Thoughts On Google Wave: A Google Wave Review
When I was a kid, I would take foods that tasted really good by themselves and mix them all together – sometimes in a blender.
And it was fucking nasty.
I look at Google Wave as Google’s technological way of repeating the same experiment: take Docs, Orkut, Gmail, Wikipedia, and IM, stick them in a “blender”, and you get Google Wave. What follows are what conclusions I have drawn as a user/developer using Google Wave for the first time.
When Anthony said he scored an invite from Twitter, I couldn’t wait to see what the buzz was about – Google Wave was still relatively unknown and unexplored territory to me at the time.
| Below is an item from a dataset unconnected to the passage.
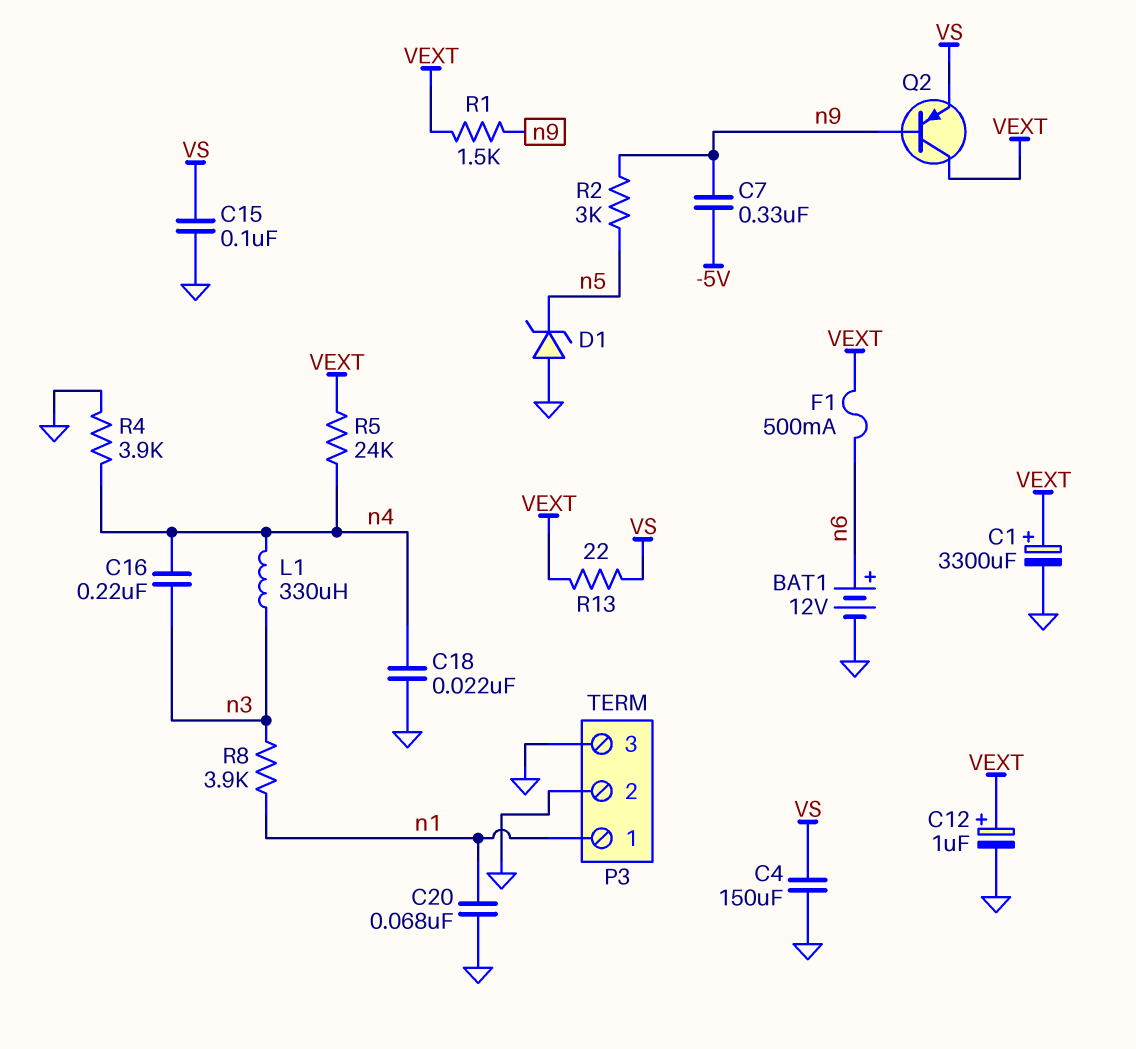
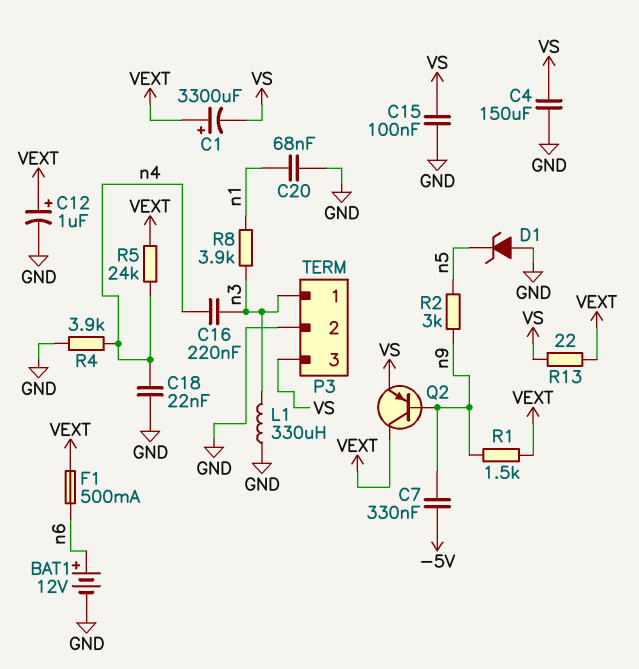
C1: 3300uF (plus VEXT, minus GND) -> 3300uF (plus VEXT, minus VS)
L1: 330uH (n3, n4) -> 330uH (GND, n3)
P3 pin 1: n1 -> n3
P3 pin 3: GND -> VS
It still is, but it was before I used it, too.
As stated above, it is basically the retarded child of Gmail, Docs and Orkut with an editing interface that can only be described as somewhere between Wiki-style editing and instant messaging. It’s really hard to explain.
Fuck it, here’s a screenshot:
So do you see where it draws from Gmail and docs in its user interface? Even more Gmail-ish is the assignment of email(?) addresses to @googlewave.com, although I think those are reserved for waves/blips.
I also said it was like Orkut, Wikipedia and IM: everybody can edit any wave (unless there’s some “read-only” checkbox I haven’t seen yet), and like IM, the waves/blips are directed towards one or more people in a social-networking manner, instantaneously.
Here’s the creepy factor: you can see what people are typing before it is officially published. I found that to be a little weird. Goodbye, moments of typing “fuck you I’m not coming to work today and I’m hungover” before hitting backspace a few times and typing “I’m feeling under the weather” in a conversation to my boss. In a wave, this would get me fired.
Here’s where I freely edited the top blip in someone else’s wave:
From what I’ve seen, nobody really knows what the hell is going on in Google Wave, much less what they call everything. But here are the basics: a wave is a thread of blips. A blip is a multimedia message, that is, a rich textual message containing multimedia (duh).
And, for the creation of these extravagant new evolutions in online collaboration, Google has designed the ultimate clickable GUI component to begin one of these innovative new “Waves”:
(sarcasm fully intended)
Oh, and all the cool wavers/surfers/hipsters/testers use “Google \/\/ave”(backslash-forward slash-backslash-forward slash-a-v-e) to refer to the product. You can see why I don’t.
Spam spam spam! I waltzed right up to someone else’s wave/blip and added my own line to it. I could have easily added a link or files as well, and with the handy-dandy Wave API freely available to use, spammers and hacked accounts could tune Wave into the biggest spamfest since Twitter.
I almost don’t see the need for any of this besides as a toy that simplifies bouncing between other tools.
On the other hand, everyone thought Twitter was the biggest piece of crap on the web when it first came out, but now everyone uses it. Maybe the same will true for Wave: it could possibly revolutionalize how we collaborate online, and combined with Google’s Chrome OS could be the next generation of computing, placing Google in control of the entire process from the hardware up.
Or, it could become a (to the majority of users) unused tool like Google Docs. Only time will tell, but the invite system seems to indicate popularity like that of Gmail, so it could go big once released.
The editing history timeline is pretty cool
A yes/no/maybe widget. Elementary school love letter deja vu.
Thread blip blip blip blip blip blip blip blip blip blip blip blip etc.
Well that’s all for now, no more ripping on Google Wave until they add more features. I hope I cleared things up for users trying to figure out what it is after reading so many vague and screenshot-less reviews on other sites. I would just like to know how this idea was conceived in the first place, personally.